Resources are allocated between agents by actions, appropriating, consuming, giving, trading, sacrificing, extracting, etc. These actions can be the result of conscious decisions, habits, customs, or involuntary responses (breathing is seldom a conscious decision, but not breathing may be). Habits may be the results of decisions made a long time ago, and customs the results of long term societal decision making processes. To the extent that some of these actions are the result of our decisions, and in theory controllable, we need to know the outcomes of our actions and what other factors are relevant.
Accounting systems can aid our decision making by providing information relevant to the decision and to the decision makers (Arnold & Hope 1990, Drury 1990). In this context they can aid us in allocating environmental resources. But the crux of accounting is its provision of relevant information. We must understand the process of decision making in order to design an effective accounting system for this problem. Accounting systems also provide a check for the validity of that information through the process of auditing and accountability (Gray et. al 1996).
The decision making process can be looked at as a group of people (decision makers, agents, actors) trying to decide on the correct actions to achieve goals using information about the results of past actions. The whole process can get very convoluted by meta-decisions: deciding on a goal for the decision process, deciding on the form of decision process, deciding on the form of the decision process for deciding on a goal for the decision process, etc. Two particular areas make decision making necessary, conflicts of interest between multiple actors, and uncertainty as to the results of actions.
If society decides upon a goal, be it environment or economic, another problem rears its head: what actions should we take to achieve that goal? We can prescribe an action but how can we tell if that action will produce the result that we want. How can we distinguish between an action that has achieved the goal, and an action that may have more chance of achieving that goal but was unlucky. The issue of uncertainty is perhaps the most important in decision making. This further complicated by the fact that different types of uncertainty require different methods of response.

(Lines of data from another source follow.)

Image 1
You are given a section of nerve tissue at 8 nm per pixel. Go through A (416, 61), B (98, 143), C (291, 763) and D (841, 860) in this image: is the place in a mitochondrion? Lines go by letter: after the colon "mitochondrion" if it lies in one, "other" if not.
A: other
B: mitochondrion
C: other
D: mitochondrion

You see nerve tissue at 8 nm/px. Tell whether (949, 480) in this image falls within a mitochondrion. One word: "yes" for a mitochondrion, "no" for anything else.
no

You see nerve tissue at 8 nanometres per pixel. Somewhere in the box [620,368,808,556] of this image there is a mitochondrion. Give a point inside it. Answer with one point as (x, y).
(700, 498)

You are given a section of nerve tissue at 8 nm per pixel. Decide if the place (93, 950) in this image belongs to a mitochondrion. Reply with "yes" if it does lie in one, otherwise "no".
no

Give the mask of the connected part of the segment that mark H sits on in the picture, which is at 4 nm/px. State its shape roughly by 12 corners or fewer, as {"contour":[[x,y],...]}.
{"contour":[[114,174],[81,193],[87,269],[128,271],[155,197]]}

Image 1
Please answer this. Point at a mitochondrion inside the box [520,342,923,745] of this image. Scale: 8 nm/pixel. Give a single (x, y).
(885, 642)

Uncertainty can be loosely split into two sections, external and internal uncertainty. External uncertainty is where all uncertainty is generated by sources external to the actions of an agent. With internal uncertainty, agents cannot take an external perspective to the uncertainty, because their own actions are a source of uncertainty (McGlade 1993). There is likely to be shading between the two sections, as the size of the agent's effects on a system increases, the more internal the uncertainty becomes.
In this set of definitions, the result of tossing an unbiased dice or dealing cards involves risk. All the outcomes of throwing a dice are known (1,2,3,4,5,6) and the probabilities of those outcomes would also be known (all turn up, on average, one sixth of the time). However, if you were presented with the opportunity to engage in a friendly game of cards with some people you meet on a train this becomes 'uncertainty'. We know that a deck of cards contains 52 cards, but (from useful information provided Hollywood movies) we would have to deal with the possibility that the shuffling and dealing process was not entirely random. This would make the probabilities of cards turning up unknowable.

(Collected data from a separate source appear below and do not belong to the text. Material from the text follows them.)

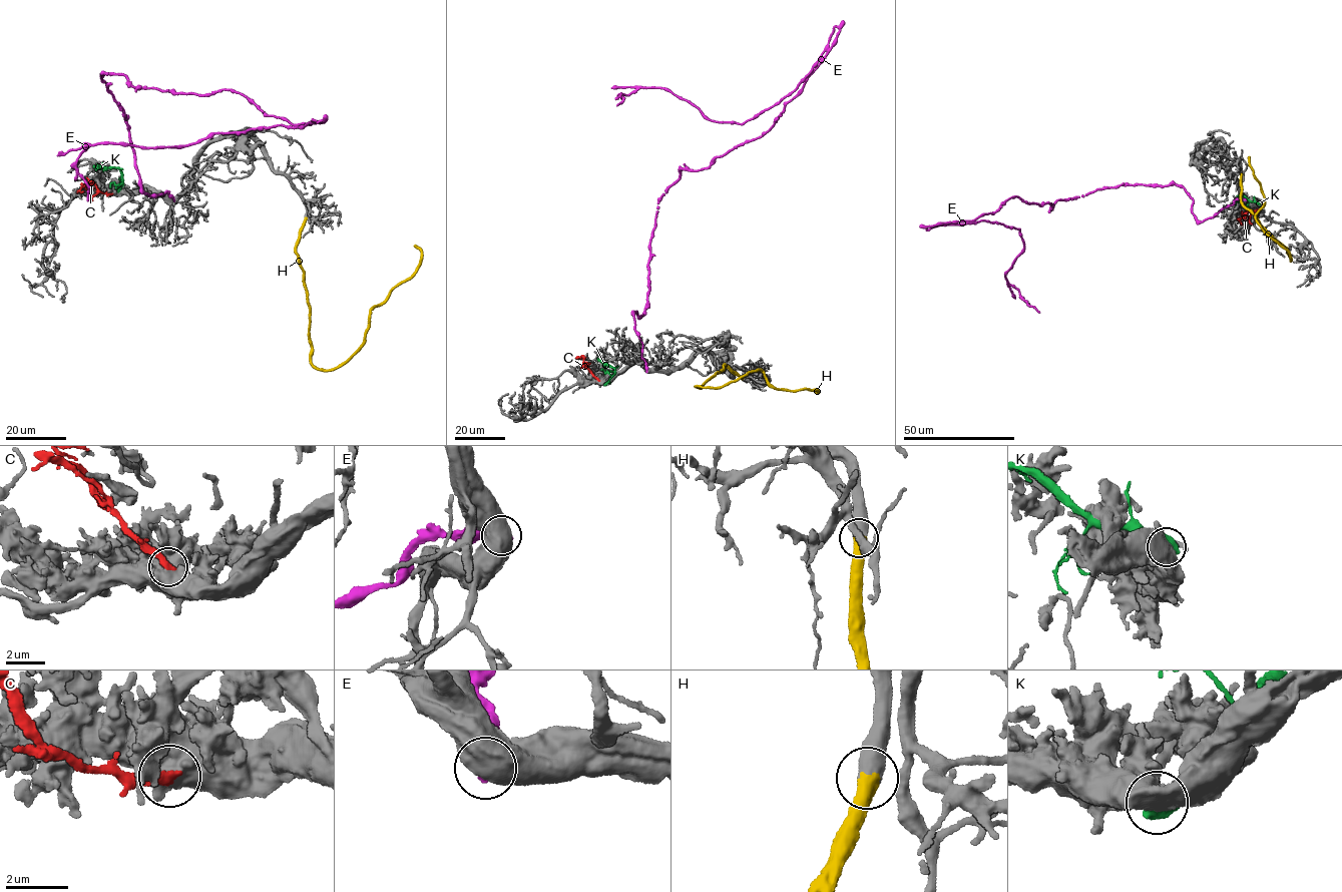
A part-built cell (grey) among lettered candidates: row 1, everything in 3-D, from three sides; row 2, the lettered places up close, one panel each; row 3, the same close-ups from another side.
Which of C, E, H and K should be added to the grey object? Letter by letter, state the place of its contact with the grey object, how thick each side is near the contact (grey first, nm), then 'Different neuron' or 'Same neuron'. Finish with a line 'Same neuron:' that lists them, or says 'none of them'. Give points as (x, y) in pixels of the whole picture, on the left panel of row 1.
C: Touches grey at (111, 193). Thickness 950 nm (grey) against 340 nm. Different neuron
E: Touches grey at (173, 199). Thickness 750 nm (grey) against 360 nm. Different neuron
H: Touches grey at (306, 217). Thickness 600 nm (grey) against 550 nm. Same neuron
K: Touches grey at (118, 190). Thickness 600 nm (grey) against 650 nm. Different neuron
Same neuron: H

In this definition chaos means that you don't even know the possible state of nature. Chaos in this sense is intractable, but it is at this point where the usefulness of this set of definitions falls down. We may not know all possible out comes or their relative frequencies, but we do know some of the possible outcomes and we do know something about their past frequency of occurrence. How far we take this information is another thing. We can treat it as being the actual outcome and probabilities while taking account of the limitations of the data (the Bayesian approach) Or we can treat it as intractable chaos, or something in between.
The variability of the outcomes as they are encountered gives us another piece of information. If every outcome is different from last then its not very helpful, but if a percentage are similar to previous outcomes it is some help. Of course we have to deal with uncertainty in variability of the outcomes as well, but this is all interesting (i.e. useful) structure to the data.

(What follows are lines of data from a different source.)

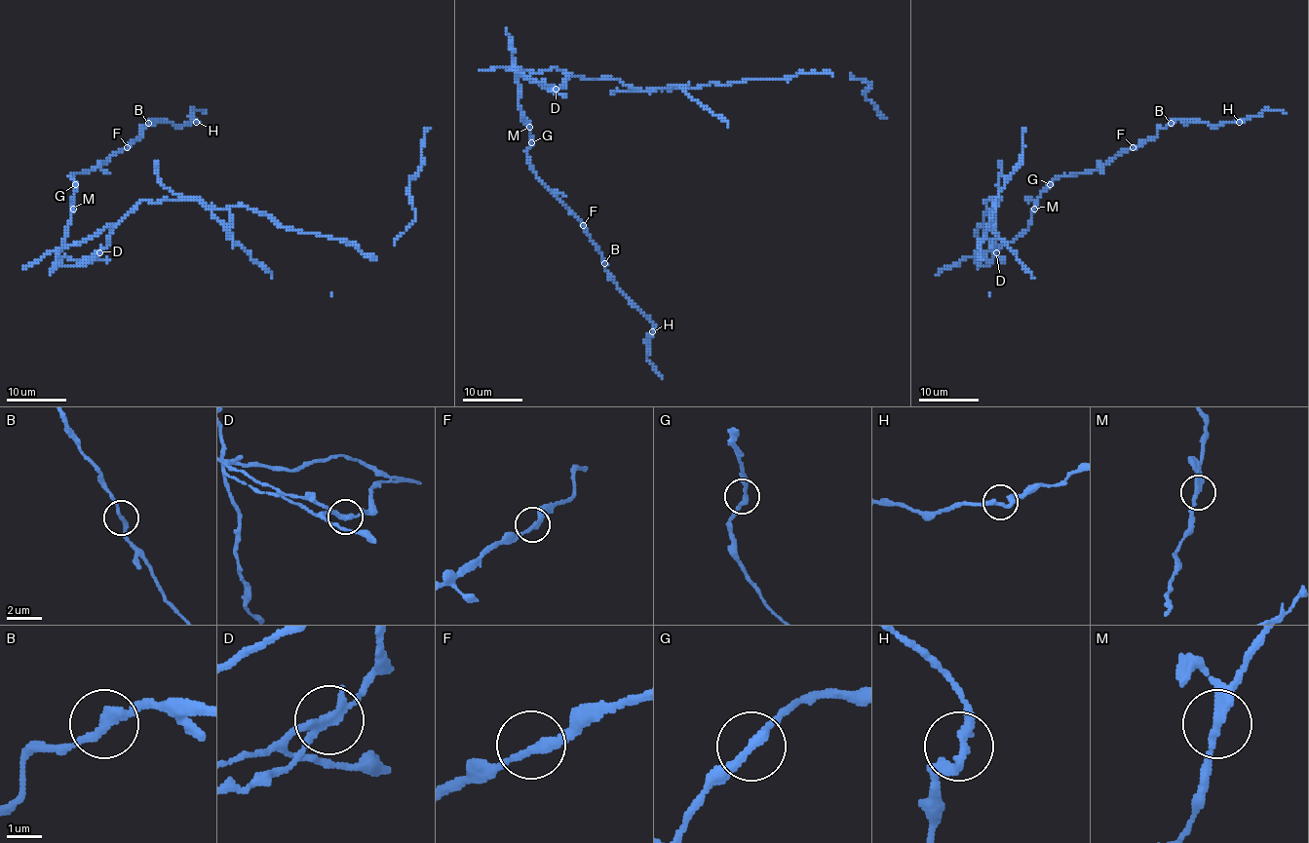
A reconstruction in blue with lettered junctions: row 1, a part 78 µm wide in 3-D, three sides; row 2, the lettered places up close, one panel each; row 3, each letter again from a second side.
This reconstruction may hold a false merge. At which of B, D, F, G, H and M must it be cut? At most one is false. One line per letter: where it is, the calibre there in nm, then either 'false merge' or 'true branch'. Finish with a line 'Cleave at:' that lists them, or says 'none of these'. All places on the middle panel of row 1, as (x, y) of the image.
B: place (604, 263); calibre 240 nm; true branch
D: place (556, 89); calibre 200 nm; false merge
F: place (583, 225); calibre 240 nm; true branch
G: place (531, 142); calibre 240 nm; true branch
H: place (652, 331); calibre 240 nm; true branch
M: place (529, 127); calibre 220 nm; true branch
Cleave at: D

Figure 2.1, How a decision affects the result of an action.
The current state of the environment is a consequence of all past actions upon it, as well as by its own internal processes. We can view the some of the internal processes of the environment as being external to our actions. Uncertainty in these cases can be considered as external uncertainty. Figure 2.1 shows how internal uncertainty can be generated by the results of our actions affecting the environment in which the result are produced.
The fact that an action changes its local environment means that the action is potentially contextual. This is because the causative action and needs to interact with the environment in order to change it. The degree to which the result is dependent on the either the action or its environment allows a large variation in potential outcomes.
The usual nature of decision making in some respects amplifies this. Essentially, decision making is not the rational homo economicus model, who assesses every action all the time and selects the best, but more crisis management. Keep all actions the same until something drastic happens, panic, explore lots of options and change things until the problem goes away for a while. Of course these are both generalisations, but in the crisis management model, actions are likely to be applied over a long time. The cumulative effects of the action its environment can change its result, (so spawning the crisis). Decision making is invoked to change actions because we are constantly making actions, and the results of some of these actions change over time.
The link between a causative action and its environmental result is not always amenable to total elucidation. Even if the process is entirely deterministic, the result can be Chaotic (in its dynamic sense). Chaotic action however results in levels of certainty based on our ability to map the attractor. Chaotic results are not random but possess a high degree of colour and structure. However the high fractal dimensions and fine structure of some attractors makes their mapping difficult.